The first is related to the notion of geography and how it is defined. Mafias have historically operated under the constraint of state imposed borders, indeed their power and their very identity derive from a strong attachment to a particular region. This is in sharp contrast to the pirates of today who like their seafaring ancestors are almost by definition stateless. WikiLeaks has no bricks and mortar address and its entire organization was conceived to escape any kind of legal jurisdiction. The parties affected by the leaks have no real leg to stand on when attempting to limit the organization’s activities or prosecute the volunteers making it all happen. Operating outside the system, using and exchanging goods and services according to their own rules, the pirates take what they want and give it away at their own discretion.
A second divergence, less clear-cut, is that mafia organizations tend to rally around private causes such as personal profit or the logic of blood feuds and “family” interests whereas pirates tend to be more populist in nature. Indeed, the pirates of the internet age view themselves as global insurgents for the defense of the public interest in the face of powers that would attempt to limit our free access to information, through the privatization of cyberspace for example. Following the thread backwards we discover that whether it was in the Caribbean in the 17th century or the Chinese rebelling against the Manchu dynasty in the 19th century there always existed among pirates an almost utopian vision of creating an economic, social, and political model for society that subscribed to values that were in stark opposition to the prevailing imperial designs being issued from afar.
====
#### Tasks for this exercise
1. Reproduce the part of the mafia-and-pirates passage starting at "A second divergence, less" and ending at "issued from afar.".
2. Using the mafia-and-pirates passage, answer yes or no to whether each statement agrees with it, and quote the words that decide it: (a) WikiLeaks has a bricks-and-mortar address. (b) The power of mafias comes from a strong attachment to a particular region. (c) The second difference between mafias and pirates is described as clear-cut.

Contour labeling material
====
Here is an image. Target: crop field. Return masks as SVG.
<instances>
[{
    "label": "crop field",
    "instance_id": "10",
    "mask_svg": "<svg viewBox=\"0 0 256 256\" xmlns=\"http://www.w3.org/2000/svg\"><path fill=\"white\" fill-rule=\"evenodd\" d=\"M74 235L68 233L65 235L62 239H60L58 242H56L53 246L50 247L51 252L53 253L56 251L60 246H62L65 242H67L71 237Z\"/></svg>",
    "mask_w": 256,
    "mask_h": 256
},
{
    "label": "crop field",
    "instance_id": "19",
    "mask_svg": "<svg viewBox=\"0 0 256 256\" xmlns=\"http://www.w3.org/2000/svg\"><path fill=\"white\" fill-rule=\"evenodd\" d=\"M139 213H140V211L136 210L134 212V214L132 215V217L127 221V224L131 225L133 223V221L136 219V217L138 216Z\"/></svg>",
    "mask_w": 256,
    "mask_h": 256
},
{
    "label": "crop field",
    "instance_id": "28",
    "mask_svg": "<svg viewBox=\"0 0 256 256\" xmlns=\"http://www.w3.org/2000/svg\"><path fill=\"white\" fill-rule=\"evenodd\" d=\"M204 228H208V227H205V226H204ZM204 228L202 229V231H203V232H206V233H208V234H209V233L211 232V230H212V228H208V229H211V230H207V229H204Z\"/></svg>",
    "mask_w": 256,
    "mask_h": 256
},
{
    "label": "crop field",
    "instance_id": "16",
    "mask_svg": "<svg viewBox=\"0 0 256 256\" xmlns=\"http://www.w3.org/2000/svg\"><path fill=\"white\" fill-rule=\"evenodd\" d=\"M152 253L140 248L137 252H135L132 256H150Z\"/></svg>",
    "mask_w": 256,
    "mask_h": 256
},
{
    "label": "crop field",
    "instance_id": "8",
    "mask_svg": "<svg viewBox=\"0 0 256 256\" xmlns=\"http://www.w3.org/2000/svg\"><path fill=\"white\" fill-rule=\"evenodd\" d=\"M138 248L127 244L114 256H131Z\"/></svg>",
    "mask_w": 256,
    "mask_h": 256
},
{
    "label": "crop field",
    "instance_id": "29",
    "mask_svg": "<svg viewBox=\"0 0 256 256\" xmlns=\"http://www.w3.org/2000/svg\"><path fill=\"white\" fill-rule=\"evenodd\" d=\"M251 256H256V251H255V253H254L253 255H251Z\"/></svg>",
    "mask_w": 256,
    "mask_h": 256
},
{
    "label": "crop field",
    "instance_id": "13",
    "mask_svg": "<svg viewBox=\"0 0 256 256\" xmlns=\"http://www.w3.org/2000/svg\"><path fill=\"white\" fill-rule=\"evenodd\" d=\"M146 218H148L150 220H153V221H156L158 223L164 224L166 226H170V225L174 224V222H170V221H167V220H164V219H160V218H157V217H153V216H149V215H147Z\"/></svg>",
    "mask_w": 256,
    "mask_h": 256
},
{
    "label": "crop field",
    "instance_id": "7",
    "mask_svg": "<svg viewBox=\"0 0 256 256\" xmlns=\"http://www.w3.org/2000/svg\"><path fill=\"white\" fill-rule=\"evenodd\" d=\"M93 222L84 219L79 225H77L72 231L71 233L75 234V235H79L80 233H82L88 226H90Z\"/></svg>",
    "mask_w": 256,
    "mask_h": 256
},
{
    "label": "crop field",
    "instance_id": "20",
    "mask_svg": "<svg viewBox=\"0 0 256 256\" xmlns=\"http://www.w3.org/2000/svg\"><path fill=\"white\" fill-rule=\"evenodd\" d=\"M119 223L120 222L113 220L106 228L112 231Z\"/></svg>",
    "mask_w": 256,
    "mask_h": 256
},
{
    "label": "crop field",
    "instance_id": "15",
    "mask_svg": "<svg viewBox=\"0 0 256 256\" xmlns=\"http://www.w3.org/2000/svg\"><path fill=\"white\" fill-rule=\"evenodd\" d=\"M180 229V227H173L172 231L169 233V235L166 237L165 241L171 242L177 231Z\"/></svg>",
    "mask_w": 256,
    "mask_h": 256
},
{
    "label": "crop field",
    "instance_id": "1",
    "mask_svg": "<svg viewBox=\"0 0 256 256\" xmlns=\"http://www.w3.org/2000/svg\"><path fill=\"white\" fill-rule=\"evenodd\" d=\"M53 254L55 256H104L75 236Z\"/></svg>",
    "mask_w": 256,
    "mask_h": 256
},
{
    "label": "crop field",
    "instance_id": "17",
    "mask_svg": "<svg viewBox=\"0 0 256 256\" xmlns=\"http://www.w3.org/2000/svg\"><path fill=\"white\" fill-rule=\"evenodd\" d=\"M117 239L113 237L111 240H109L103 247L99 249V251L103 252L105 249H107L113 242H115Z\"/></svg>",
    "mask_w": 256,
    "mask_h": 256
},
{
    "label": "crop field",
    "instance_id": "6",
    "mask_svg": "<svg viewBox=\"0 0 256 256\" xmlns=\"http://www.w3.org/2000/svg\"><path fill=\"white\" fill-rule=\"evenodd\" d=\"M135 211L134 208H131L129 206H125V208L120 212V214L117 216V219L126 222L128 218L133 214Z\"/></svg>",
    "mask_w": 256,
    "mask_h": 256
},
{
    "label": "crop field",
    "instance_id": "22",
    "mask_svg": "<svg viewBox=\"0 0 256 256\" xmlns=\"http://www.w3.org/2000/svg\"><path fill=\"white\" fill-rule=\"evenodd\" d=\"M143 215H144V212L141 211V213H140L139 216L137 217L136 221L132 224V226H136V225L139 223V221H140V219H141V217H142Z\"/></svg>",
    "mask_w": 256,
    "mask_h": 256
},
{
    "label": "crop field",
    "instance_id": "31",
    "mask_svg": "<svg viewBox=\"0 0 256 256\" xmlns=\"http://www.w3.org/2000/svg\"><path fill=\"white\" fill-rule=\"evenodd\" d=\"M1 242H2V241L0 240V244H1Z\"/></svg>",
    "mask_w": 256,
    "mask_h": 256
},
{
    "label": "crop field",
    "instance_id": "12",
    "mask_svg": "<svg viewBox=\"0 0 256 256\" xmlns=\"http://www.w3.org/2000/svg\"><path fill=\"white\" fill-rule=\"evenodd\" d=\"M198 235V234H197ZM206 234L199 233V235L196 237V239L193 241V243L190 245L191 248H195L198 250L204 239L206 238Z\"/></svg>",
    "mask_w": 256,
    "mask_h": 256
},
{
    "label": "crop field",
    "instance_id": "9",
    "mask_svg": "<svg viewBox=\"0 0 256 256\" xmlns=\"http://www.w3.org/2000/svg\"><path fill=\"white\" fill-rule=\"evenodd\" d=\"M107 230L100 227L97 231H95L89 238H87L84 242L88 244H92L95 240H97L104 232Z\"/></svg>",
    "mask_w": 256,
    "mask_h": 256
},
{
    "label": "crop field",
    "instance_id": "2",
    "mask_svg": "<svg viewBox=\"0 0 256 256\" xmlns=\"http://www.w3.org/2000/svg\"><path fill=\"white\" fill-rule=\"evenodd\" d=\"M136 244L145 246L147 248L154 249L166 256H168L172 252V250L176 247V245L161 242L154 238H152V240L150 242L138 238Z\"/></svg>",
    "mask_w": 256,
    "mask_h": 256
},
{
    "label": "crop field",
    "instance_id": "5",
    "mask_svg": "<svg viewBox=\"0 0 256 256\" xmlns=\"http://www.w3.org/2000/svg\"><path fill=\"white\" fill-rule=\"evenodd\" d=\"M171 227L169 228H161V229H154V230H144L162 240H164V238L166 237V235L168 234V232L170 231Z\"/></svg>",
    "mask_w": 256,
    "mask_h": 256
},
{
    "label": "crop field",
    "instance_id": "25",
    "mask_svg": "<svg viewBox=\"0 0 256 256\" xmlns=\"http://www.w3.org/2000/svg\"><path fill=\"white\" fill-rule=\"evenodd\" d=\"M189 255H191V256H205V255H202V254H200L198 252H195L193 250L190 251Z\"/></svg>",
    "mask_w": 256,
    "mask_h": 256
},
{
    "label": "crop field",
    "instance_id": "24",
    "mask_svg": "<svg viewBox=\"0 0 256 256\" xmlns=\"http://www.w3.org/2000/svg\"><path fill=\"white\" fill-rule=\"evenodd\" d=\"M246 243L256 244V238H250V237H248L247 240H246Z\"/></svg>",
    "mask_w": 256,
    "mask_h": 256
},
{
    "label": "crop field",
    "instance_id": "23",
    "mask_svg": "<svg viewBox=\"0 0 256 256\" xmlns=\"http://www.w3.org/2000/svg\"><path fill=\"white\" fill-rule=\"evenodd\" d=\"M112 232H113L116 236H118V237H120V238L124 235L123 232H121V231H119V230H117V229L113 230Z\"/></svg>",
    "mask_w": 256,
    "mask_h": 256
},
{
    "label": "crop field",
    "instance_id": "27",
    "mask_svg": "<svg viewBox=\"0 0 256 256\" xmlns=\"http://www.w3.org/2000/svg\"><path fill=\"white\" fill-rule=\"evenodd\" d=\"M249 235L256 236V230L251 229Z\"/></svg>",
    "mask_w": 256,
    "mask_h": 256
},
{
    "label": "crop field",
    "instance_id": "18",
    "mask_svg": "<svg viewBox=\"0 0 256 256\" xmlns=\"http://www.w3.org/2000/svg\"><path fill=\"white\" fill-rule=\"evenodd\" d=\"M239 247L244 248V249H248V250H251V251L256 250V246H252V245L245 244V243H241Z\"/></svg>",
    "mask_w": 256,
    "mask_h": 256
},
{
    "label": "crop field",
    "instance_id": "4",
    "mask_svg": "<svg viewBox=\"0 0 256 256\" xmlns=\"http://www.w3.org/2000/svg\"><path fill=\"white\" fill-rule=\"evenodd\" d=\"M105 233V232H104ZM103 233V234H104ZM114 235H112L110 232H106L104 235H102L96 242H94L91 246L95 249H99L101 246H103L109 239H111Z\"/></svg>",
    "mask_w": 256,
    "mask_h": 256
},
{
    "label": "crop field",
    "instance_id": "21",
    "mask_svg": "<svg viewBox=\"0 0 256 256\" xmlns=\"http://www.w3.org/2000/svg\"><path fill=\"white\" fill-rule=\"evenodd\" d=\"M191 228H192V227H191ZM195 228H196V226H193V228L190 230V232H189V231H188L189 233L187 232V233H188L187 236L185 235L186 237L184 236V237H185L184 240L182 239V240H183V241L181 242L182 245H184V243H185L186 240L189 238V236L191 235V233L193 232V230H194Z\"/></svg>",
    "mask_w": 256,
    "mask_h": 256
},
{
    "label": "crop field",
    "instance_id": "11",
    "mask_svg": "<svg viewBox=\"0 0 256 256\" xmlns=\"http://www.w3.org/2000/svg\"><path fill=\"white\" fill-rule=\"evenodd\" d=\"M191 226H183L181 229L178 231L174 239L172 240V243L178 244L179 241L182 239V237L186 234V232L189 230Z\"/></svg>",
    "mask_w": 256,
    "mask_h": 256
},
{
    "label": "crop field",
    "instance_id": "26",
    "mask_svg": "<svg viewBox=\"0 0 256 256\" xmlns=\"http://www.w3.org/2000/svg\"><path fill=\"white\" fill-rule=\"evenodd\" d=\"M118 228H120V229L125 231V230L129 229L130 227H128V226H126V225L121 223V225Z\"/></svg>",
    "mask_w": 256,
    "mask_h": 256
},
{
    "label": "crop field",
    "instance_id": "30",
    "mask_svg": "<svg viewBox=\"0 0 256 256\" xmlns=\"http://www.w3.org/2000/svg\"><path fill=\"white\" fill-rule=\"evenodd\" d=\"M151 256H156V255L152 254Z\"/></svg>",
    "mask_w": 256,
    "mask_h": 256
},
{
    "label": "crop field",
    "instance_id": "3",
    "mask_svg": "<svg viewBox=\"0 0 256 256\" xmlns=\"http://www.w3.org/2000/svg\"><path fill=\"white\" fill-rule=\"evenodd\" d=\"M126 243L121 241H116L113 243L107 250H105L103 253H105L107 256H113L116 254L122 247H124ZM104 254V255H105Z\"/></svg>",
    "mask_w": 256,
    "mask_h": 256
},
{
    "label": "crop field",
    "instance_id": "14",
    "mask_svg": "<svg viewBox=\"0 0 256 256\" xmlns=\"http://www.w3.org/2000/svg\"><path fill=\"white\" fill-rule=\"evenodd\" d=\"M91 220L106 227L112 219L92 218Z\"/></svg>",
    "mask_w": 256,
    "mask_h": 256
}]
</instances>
====
#### Final results
1.
A second divergence, less clear-cut, is that mafia organizations tend to rally around private causes such as personal profit or the logic of blood feuds and “family” interests whereas pirates tend to be more populist in nature. Indeed, the pirates of the internet age view themselves as global insurgents for the defense of the public interest in the face of powers that would attempt to limit our free access to information, through the privatization of cyberspace for example. Following the thread backwards we discover that whether it was in the Caribbean in the 17th century or the Chinese rebelling against the Manchu dynasty in the 19th century there always existed among pirates an almost utopian vision of creating an economic, social, and political model for society that subscribed to values that were in stark opposition to the prevailing imperial designs being issued from afar.

2.
(a) No: "WikiLeaks has no bricks and mortar address"
(b) Yes: "their power and their very identity derive from a strong attachment to a particular region"
(c) No: "A second divergence, less clear-cut"